The Intervention knocked me and a lot of other people for six. What can you say about a juggernaut that refuses to stop even though both of its creators have been dumped by the voters? Labor will have to come up with a different way of dealing with Aboriginal people; if it doesn't, it's condemned to repeat the mistakes of the past. 'Intervention' is a term that should pass out of the language. It's too butch, too condescending and decidedly not inclusive. I'd like to see people talking about 'support' instead. The premises on which it was based - allegations of widespread child abuse - have not been sustained and the net effect is that Aboriginal people have been damned as dysfunctional because the Australian media did not bother to question Howard's and Brough's assertions.

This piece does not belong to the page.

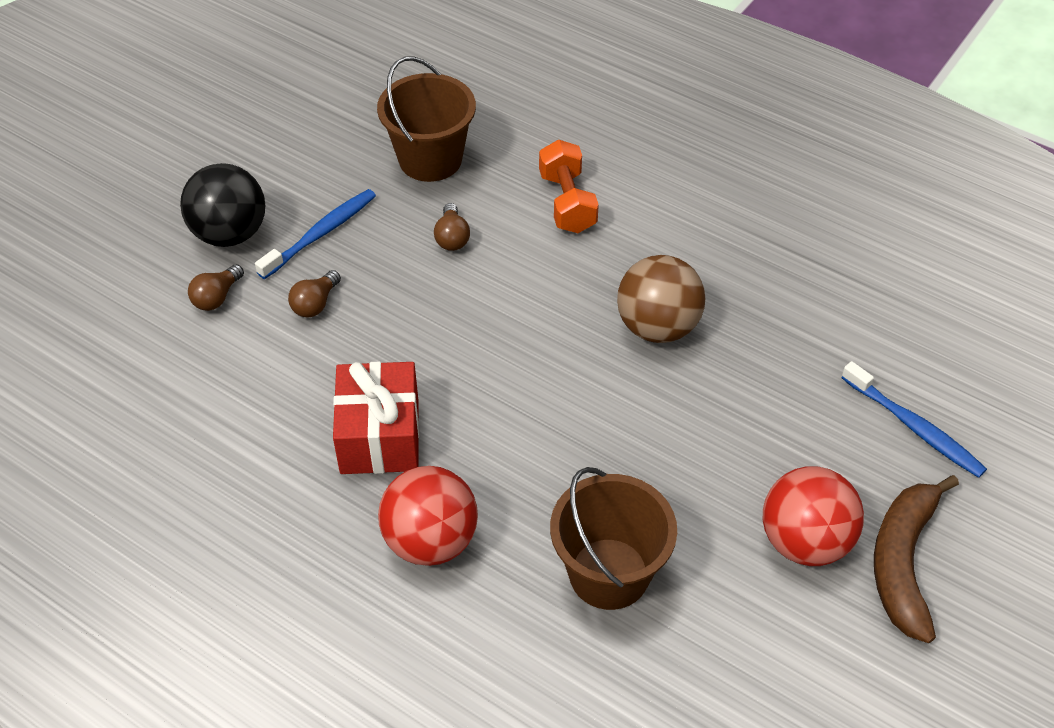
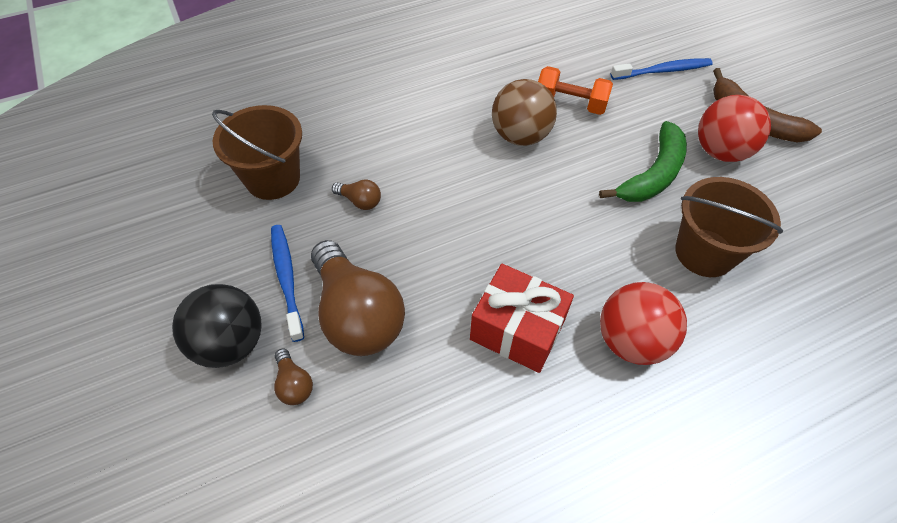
camera: 60 degrees left, 5 degrees up
(315, 304) = (357, 315): brown light bulb -> brown light bulb, size x2.36
(567, 202) = (380, 127): orange dumbbell -> orange dumbbell (570, 104)
(700, 480) = (652, 174): none -> green banana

But back to the year which, like most years, was a curate's egg.
Highpoints:
1. The political demise of the mean-spirited and devious John Howard in a near-landslide election result. Not only did the little weasel lose power, he lost his seat. Good riddance to his negativity, his racism and his pathetic assertion that the Liberals were the only safe pair of hands for the future of Australia. At the same time the pathologically fixated Mal Brough - the White Knight of the Intervention - also lost his seat and faces a wonderful career selling hair products again. Instant Karma!
2. The unedifying spectacle of the Liberals publicly eviscerating each other as the putative leadership strutted their stuff in a grubby little pissing contest.

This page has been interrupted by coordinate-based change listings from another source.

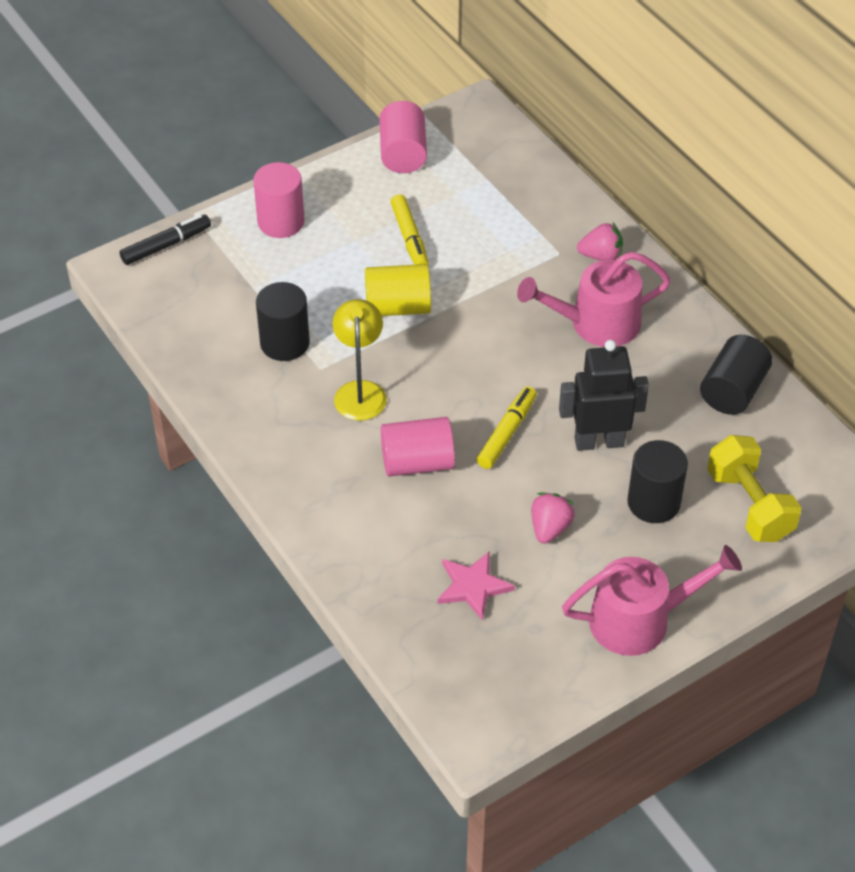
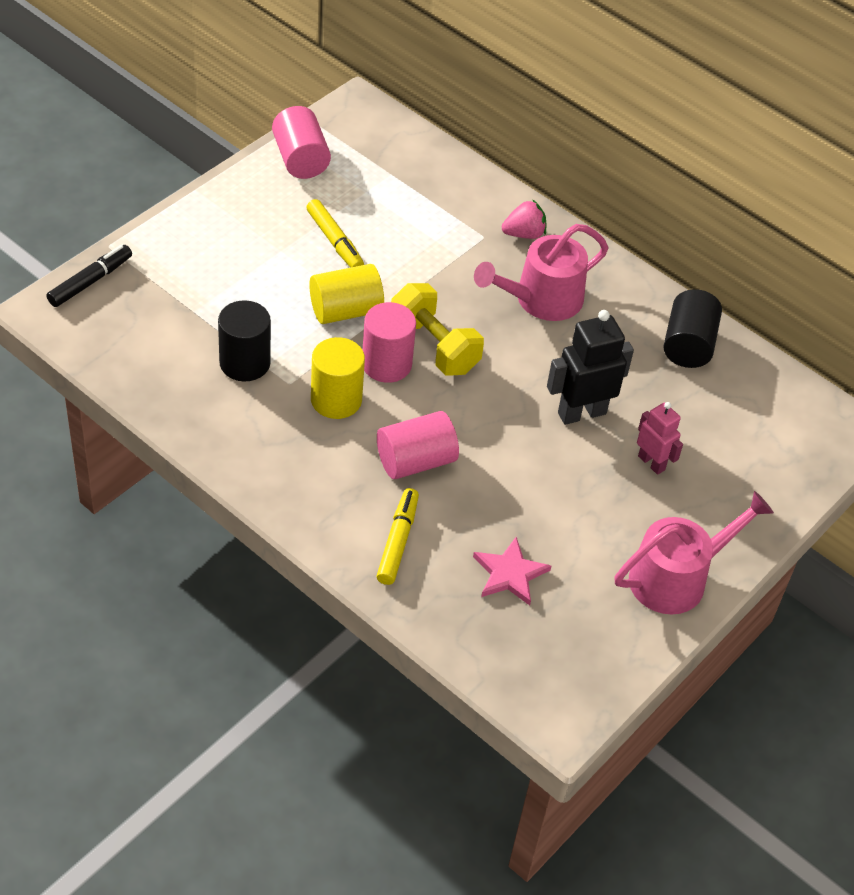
camera: 20 degrees left, 0 degrees up
(281, 222) = (201, 242): pink cylinder -> pink cylinder (386, 364)
(360, 391) = (336, 400): yellow lamp -> yellow cylinder
(507, 433) = (492, 418): yellow marker -> yellow marker (397, 541)
(550, 528) = (563, 504): pink strawberry -> none
(653, 502) = (651, 463): black cylinder -> pink robot
(749, 505) = (739, 450): yellow dumbbell -> yellow dumbbell (434, 346)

3. My resignation from working directly in the political sphere. While I was very happy with the change of government, I couldn't see myself continuing to work under the Labor Party's version of Mission Control. They're the sort of people who give anal retentives a bad name (an oldie but a goodie!). And political work is hardly family-friendly anyway, even when you do work from home.
4. Being present at the funeral celebrations for George Rrurambu Burrarrwanga, late of the Warumpi Band. It was moving, funny, humbling and edifying all at once. The very best of Yolngu showbiz in a melange of ceremony, rock and roll and Christian ritual. Ted Egan, our then Administrator, gave a short speech in Yolngu Matha and then sang one of George's songs, also in Yolngu Matha.

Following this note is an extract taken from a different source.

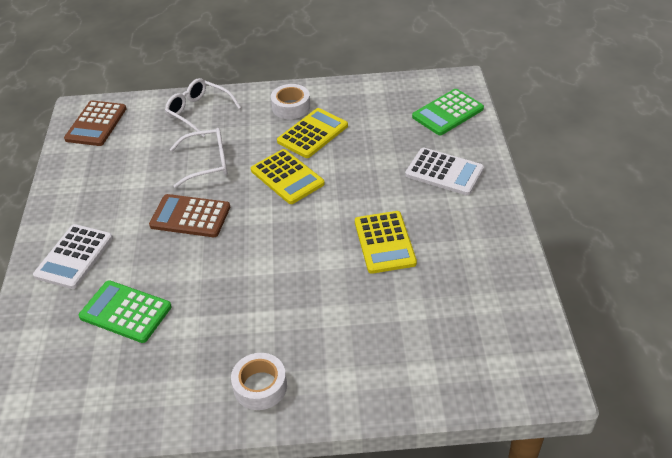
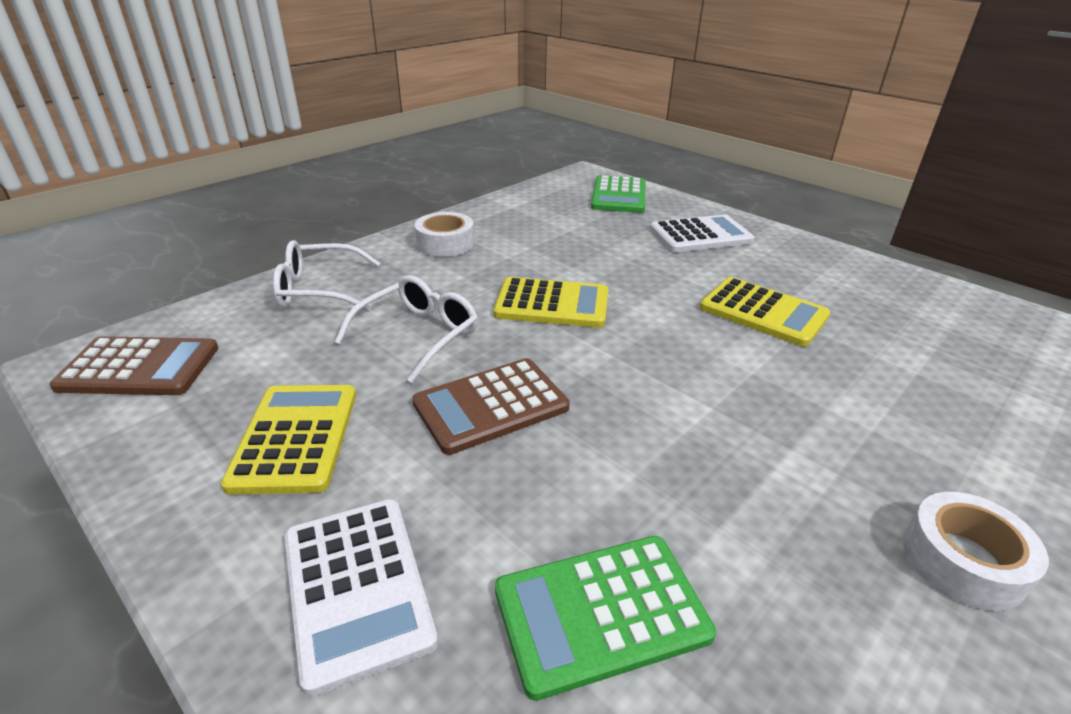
camera: 45 degrees left, 10 degrees down
(96, 124) = (139, 367): brown calculator -> brown calculator turned 60 degrees counterclockwise
(312, 134) = (512, 256): yellow calculator -> yellow calculator (295, 438)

5. Pulling off Welcome to Country, a community identity building event at our school where Larrakia people welcomed all of us and the Arnhem Land clan we're named after - Wangurri people. We have a sister school relationship with Dhalinybuy School, the homeland school the Wangurri kids go to. Our kids talk to their kids via computer, using interactive distance learning technology. We broadcast the event - kids performing, speeches etc - into the Dhalinybuy using the same technology.
6. Becoming a freelance contractor again. My first gig is to work with remote community schools and build up skills among the parents in school governance and getting them working with teachers. I hope we can extend the Sister School concept as part of this project.
7. Going to two family weddings - one son, one daughter - in the one year and having a ball at both. Seeing all my kids together (five, count them, five!) and my two grandchildren, Otis and Inez, makes me feel really proud. They're a wonderful mob.
8. Getting to see Al - my oldest friend in Australia - twice in the one year, which is most unusual.
9. Discarding some negative stuff and speaking to my brother for the first time in nearly 10 years.
10. Continuing to negotiate a positive and loving relationship with my lovely Ellie.
11. Yoga.
12. Getting new CDs by Richard Thompson, Paul Kelly and Krishna Das.
13. Watching the little lads grow up and being fascinated with their articulateness, their literacy and the ingenuity of their explanations of the world around them.
14. The beginning of this year's Wet - 112mm of rain in one 24 hour stretch - and more on the way.
15. Reinventing my cooking thanks to Ellie, the new Weber and cookbooks from CSIRO and Jill Dupleix.
16. My continuing and growing friendship with a close schoolmate who I lost touch with for 40-odd years and with whomj I've now been yarning for seven years. Alan Vickers, here's to you!
And with a year like that, who wants to think about low points?